» **TASK TO CARRY OUT**: Beginning with the line that holds "pinky tip: (639, 957)", retype the rest of the listing exactly, last line included.
#### DATASET EXCERPTS
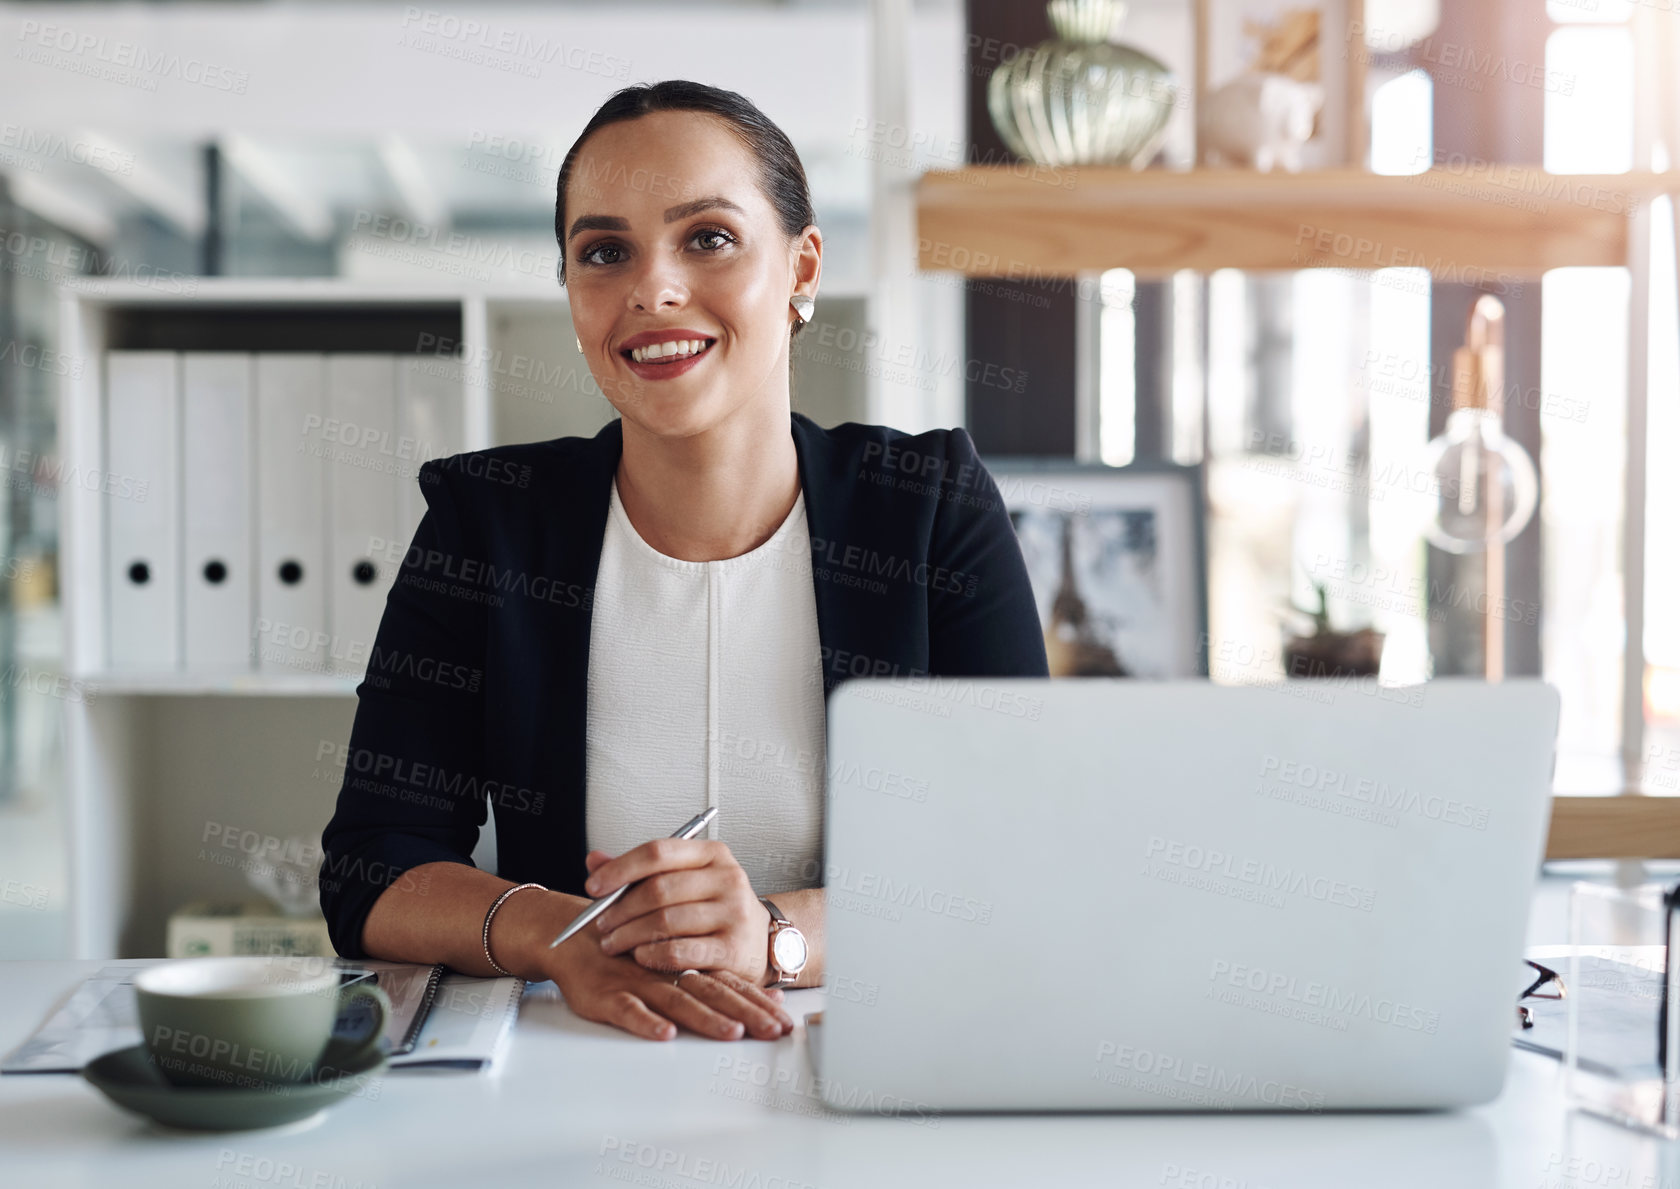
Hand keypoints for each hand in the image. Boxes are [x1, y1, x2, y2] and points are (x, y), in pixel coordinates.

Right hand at [550, 928, 791, 1042]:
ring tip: (731, 1032)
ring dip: (705, 1018)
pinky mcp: (607, 995)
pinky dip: (646, 1022)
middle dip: (745, 1013)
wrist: (572, 940)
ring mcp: (638, 984)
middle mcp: (667, 973)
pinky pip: (629, 1009)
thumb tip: (768, 997)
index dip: (756, 1001)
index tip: (783, 1019)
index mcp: (684, 964)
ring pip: (676, 1000)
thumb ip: (712, 978)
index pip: (728, 983)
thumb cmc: (624, 954)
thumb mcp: (668, 963)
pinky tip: (665, 1033)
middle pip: (712, 991)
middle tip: (772, 1030)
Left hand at [584, 839, 768, 983]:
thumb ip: (639, 871)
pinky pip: (680, 951)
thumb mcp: (683, 880)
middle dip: (620, 909)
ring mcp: (734, 913)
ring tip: (613, 943)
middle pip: (659, 889)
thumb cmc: (714, 909)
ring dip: (629, 935)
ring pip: (666, 921)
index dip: (620, 869)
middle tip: (599, 925)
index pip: (659, 851)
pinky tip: (639, 957)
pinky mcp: (733, 948)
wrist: (761, 942)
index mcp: (712, 854)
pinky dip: (652, 955)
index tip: (593, 886)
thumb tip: (594, 860)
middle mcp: (728, 878)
########
» **SOLUTION TO THIS PROBLEM**:
pinky tip: (639, 957)
pinky mcp: (733, 948)
wrist: (761, 942)
index mcp: (712, 854)
pinky dip: (652, 955)
index tip: (593, 886)
thumb tip: (594, 860)
middle mcp: (728, 878)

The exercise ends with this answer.